EXCERPTED PASSAGE:
^^^^^^^^

4.3. Analysis of the SNR Value
Before applying the noise reduction methods, the original signal had a signal-to-noise ratio (SNR) of 0.9873502 dB, indicating significant noise content and reduced signal clarity. The wavelet packet denoising model was initially employed, leading to a slight increase in the SNR to 1.22879 dB. Although this improvement suggests some level of noise reduction, the modest SNR increase highlights the wavelet packet technique’s limited ability to substantially enhance the overall signal quality.
Subsequently, we assessed the Hilbert transform noise reduction model. After processing, the SNR achieved a significant gain, reaching 8.33811 dB, a marked improvement from the baseline. Compared with the wavelet packet denoising method, the Hilbert transform exhibited a superior performance in filtering noise and preserving signal fidelity, leading to a substantial enhancement in the overall signal quality.
Further analysis includes the CEEMDAN denoising model, which raised the SNR to 10.26474 dB. This improvement underscores CEEMDAN’s advanced capability in noise reduction, significantly enhancing the signal quality. Compared with the Hilbert transform, CEEMDAN achieved a more substantial SNR gain, demonstrating its superiority in managing complex noise environments and providing a more effective solution for improving signal clarity.
Lastly, the analysis of the USAM denoising model revealed a signal-to-noise ratio (SNR) gain of 10.743391 dB. Although this SNR improvement appears minor compared with CEEMDAN, SNR is only one of many metrics used to assess noise reduction performance. To provide a more comprehensive evaluation, we also analyzed the waveforms and frequency spectra after FFT transformation, as shown in the figures. Specifically,
Figure 6a displays the waveform before and after CEEMDAN noise reduction, while
Figure 6d shows the corresponding frequency spectrum. In contrast,
Figure 8a presents the waveform after applying the USAM noise reduction model, and
Figure 8b shows the corresponding frequency spectrum after FFT transformation.

^^^^^^^^

Carry on the passage on SNR results, starting after its last sentence about the Figure 8b frequency spectrum. The stored data entries that come next are separate material, not part of the passage on SNR results.

(Stored data entries)
^^^^^^^^

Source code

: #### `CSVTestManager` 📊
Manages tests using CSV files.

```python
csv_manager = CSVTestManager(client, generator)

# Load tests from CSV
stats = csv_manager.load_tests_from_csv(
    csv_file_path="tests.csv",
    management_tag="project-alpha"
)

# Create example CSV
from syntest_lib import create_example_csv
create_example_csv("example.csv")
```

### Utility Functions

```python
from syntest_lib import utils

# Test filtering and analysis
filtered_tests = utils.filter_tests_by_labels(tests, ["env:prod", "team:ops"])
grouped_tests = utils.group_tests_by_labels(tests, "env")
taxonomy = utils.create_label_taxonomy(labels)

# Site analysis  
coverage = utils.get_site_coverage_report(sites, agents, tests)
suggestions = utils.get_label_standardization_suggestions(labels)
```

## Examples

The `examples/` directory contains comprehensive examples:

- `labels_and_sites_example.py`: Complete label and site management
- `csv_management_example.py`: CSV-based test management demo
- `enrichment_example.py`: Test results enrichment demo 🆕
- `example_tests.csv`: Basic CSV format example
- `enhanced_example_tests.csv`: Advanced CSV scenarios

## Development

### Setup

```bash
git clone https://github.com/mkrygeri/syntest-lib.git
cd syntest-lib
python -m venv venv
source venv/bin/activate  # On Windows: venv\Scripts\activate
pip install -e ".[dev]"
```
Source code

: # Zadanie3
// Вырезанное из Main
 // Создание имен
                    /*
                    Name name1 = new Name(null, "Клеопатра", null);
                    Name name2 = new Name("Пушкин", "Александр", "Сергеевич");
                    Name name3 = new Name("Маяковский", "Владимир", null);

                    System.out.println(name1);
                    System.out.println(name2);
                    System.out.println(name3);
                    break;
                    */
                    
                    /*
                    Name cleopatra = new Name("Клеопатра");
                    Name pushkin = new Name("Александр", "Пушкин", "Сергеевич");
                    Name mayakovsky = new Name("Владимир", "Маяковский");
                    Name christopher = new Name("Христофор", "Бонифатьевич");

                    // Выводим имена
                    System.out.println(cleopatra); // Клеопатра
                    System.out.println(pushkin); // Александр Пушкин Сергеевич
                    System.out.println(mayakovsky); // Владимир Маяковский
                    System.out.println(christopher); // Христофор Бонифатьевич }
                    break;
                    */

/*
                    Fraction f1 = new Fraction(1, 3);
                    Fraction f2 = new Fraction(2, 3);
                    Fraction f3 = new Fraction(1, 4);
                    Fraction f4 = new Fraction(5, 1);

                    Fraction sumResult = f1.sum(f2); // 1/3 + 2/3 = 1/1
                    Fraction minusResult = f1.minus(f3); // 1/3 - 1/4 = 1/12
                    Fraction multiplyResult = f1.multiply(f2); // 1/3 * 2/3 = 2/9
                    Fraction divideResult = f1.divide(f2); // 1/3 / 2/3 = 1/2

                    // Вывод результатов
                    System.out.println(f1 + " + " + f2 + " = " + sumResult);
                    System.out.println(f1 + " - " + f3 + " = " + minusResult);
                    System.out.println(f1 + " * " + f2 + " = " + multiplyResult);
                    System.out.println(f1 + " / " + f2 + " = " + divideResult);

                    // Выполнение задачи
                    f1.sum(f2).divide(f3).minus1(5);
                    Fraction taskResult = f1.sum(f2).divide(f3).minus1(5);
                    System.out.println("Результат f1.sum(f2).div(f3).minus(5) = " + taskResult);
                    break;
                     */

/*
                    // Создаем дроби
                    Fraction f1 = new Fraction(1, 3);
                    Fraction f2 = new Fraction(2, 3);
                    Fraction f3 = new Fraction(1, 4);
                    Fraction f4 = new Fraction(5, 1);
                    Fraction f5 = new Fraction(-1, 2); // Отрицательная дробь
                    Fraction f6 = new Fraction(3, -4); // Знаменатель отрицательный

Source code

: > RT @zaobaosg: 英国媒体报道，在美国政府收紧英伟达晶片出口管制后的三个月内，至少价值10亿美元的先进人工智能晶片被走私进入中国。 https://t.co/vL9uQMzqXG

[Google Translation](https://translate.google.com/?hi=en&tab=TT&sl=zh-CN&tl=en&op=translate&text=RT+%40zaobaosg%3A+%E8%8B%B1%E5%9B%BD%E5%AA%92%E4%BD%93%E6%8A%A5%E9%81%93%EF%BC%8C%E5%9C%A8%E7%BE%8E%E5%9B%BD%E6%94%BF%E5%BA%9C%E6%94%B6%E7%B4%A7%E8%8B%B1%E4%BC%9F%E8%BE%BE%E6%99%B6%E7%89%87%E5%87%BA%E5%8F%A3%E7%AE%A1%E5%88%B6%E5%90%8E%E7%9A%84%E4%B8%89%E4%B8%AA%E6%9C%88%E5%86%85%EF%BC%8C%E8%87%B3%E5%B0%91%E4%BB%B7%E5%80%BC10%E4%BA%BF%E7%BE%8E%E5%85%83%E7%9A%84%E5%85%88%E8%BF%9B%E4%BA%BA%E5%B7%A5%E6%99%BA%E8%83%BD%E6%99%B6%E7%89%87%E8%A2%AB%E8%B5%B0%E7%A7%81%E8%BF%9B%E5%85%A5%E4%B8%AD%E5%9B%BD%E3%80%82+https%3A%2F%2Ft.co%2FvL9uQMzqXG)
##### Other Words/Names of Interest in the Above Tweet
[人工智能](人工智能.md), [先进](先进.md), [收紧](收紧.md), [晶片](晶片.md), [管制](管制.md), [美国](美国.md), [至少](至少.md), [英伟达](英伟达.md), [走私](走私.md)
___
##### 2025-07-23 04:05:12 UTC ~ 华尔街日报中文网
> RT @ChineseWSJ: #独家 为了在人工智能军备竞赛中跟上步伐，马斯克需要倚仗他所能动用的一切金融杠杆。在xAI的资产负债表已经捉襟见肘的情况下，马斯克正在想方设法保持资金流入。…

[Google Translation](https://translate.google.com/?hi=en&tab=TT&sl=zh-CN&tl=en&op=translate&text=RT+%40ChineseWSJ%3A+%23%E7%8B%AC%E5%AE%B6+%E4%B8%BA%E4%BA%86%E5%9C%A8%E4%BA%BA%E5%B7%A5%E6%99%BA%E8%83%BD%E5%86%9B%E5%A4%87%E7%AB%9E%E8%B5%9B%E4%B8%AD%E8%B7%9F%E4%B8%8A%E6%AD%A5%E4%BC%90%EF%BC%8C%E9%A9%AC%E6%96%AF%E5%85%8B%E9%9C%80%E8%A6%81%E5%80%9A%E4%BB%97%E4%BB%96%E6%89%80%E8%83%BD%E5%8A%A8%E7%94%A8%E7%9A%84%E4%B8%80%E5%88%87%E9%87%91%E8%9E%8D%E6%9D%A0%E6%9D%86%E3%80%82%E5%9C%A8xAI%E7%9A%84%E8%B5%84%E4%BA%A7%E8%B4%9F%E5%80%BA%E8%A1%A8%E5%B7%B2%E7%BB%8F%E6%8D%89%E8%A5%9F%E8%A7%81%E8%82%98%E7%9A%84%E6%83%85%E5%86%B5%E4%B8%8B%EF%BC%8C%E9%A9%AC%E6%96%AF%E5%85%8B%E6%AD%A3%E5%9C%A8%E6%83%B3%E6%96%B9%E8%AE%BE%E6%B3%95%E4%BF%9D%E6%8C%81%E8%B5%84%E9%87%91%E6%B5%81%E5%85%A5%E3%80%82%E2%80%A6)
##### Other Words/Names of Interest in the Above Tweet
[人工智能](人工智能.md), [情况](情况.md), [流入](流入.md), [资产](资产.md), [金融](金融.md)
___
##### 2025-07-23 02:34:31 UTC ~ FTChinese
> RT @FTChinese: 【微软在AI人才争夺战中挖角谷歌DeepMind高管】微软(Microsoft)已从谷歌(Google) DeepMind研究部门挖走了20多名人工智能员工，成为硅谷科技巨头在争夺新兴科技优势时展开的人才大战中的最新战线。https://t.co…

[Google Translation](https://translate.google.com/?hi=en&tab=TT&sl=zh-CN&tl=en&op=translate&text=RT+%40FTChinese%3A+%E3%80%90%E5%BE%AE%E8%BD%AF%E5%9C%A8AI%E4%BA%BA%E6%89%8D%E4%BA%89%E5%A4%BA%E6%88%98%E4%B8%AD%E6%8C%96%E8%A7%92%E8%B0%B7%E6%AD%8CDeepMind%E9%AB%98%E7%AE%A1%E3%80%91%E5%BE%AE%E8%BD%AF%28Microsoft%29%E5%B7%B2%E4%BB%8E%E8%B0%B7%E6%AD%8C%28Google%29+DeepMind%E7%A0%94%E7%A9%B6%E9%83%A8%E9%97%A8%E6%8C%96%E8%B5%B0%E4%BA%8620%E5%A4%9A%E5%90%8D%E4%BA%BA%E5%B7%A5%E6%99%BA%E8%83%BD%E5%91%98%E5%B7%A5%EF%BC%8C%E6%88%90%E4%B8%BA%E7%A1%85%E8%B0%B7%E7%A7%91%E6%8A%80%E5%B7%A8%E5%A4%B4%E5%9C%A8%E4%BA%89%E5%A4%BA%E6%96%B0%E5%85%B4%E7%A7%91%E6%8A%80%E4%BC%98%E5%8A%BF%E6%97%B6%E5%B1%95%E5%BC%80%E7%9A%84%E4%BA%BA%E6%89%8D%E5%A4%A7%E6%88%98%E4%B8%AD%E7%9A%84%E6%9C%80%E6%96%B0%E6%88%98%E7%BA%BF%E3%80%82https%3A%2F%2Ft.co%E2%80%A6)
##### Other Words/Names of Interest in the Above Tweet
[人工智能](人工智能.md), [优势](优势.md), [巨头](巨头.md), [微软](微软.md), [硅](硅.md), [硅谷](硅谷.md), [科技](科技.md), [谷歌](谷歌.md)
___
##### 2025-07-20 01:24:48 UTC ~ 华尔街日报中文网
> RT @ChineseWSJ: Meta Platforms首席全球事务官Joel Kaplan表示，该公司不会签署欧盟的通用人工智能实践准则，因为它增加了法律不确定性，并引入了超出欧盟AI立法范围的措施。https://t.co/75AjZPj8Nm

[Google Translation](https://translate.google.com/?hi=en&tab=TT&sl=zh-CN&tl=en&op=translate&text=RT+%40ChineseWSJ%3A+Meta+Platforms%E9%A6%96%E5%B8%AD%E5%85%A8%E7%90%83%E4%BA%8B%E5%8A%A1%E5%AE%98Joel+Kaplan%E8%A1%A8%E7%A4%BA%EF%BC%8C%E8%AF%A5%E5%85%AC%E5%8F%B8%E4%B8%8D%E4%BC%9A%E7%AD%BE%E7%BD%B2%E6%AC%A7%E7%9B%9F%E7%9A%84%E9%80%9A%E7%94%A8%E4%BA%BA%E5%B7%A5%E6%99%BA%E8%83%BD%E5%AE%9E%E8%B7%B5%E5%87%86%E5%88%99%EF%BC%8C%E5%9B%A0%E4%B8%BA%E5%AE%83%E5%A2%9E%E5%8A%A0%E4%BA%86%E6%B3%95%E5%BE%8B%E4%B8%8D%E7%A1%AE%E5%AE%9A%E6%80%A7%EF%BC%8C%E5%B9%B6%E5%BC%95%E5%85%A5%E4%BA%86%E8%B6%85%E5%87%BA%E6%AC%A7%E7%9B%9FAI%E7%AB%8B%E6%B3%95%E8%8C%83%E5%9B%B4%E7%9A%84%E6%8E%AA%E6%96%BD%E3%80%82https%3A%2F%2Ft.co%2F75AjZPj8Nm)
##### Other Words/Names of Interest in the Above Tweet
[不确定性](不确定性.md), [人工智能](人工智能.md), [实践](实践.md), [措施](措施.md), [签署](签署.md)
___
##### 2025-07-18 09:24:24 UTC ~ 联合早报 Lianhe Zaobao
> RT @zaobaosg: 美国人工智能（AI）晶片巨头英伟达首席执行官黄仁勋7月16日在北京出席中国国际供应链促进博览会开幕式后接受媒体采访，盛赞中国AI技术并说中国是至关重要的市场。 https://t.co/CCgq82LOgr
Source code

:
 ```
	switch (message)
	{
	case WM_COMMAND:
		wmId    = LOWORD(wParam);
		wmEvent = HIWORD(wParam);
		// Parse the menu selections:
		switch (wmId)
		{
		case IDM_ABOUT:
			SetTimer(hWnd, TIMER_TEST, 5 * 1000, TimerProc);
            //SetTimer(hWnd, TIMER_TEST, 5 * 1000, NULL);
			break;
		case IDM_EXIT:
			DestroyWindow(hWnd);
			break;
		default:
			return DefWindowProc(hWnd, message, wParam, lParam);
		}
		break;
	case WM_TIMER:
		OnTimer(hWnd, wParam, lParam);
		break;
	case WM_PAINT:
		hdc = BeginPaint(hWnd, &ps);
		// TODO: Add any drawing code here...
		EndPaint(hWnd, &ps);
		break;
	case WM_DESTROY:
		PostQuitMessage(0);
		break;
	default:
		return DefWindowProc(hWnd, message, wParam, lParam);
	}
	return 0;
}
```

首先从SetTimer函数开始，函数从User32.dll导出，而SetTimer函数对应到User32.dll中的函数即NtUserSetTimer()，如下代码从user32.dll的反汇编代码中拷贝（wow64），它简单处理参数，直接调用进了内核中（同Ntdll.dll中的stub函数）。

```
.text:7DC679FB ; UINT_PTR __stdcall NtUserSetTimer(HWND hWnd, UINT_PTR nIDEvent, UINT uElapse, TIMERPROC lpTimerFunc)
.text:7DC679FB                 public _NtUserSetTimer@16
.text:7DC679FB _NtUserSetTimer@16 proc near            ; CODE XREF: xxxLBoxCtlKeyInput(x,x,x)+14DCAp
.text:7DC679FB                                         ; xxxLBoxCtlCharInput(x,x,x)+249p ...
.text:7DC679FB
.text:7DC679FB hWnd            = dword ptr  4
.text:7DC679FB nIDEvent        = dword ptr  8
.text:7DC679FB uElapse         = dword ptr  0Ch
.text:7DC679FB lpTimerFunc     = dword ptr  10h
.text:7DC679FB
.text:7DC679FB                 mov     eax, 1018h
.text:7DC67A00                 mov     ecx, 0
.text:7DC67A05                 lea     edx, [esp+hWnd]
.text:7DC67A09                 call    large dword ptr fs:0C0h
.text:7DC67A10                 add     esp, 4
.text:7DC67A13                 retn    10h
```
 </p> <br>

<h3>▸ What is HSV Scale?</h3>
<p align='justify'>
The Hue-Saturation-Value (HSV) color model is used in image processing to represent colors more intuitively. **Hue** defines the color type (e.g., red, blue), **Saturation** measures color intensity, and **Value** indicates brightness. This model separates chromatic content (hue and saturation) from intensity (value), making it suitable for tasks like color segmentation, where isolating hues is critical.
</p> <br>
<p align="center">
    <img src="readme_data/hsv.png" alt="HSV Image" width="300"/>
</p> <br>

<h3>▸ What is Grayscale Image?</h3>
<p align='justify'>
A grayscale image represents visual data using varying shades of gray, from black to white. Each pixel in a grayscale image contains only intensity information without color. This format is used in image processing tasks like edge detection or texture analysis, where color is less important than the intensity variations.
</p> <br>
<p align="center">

^^^^^^^^

OUTPUT FOR THIS TASK:
From these figures, it is evident that, although the USAM model produced only a moderate SNR improvement, its performance in both the time and frequency domains is superior. The waveform in
Figure 8a is smoother, with significantly less residual noise, and the frequency spectrum in
Figure 8b shows effective noise band reduction while retaining essential signal components. This indicates that the USAM model excels at distinguishing signals from noise, resulting in enhanced signal quality and interpretability.
Therefore, while the SNR gain may seem modest, the improvements in both the waveform and spectrum achieved by the USAM model are more significant and intuitive. This demonstrates the great potential of the USAM approach in noise suppression, as it is capable of finely analyzing and eliminating noise components, leading to a substantial improvement in the overall signal quality.
In summary, this comparative analysis highlights the performance of various denoising methods in improving the SNR from an initial 0.9873502 dB to varying degrees. The wavelet packet approach had a limited effect, the Hilbert transform performed well, CEEMDAN proved notably effective, and USAM demonstrated superior noise reduction capabilities. Thus, selecting the appropriate noise reduction model is essential for enhancing the signal quality, especially in complex noise environments, where deep learning technology, such as USAM, shows the greatest potential and promise.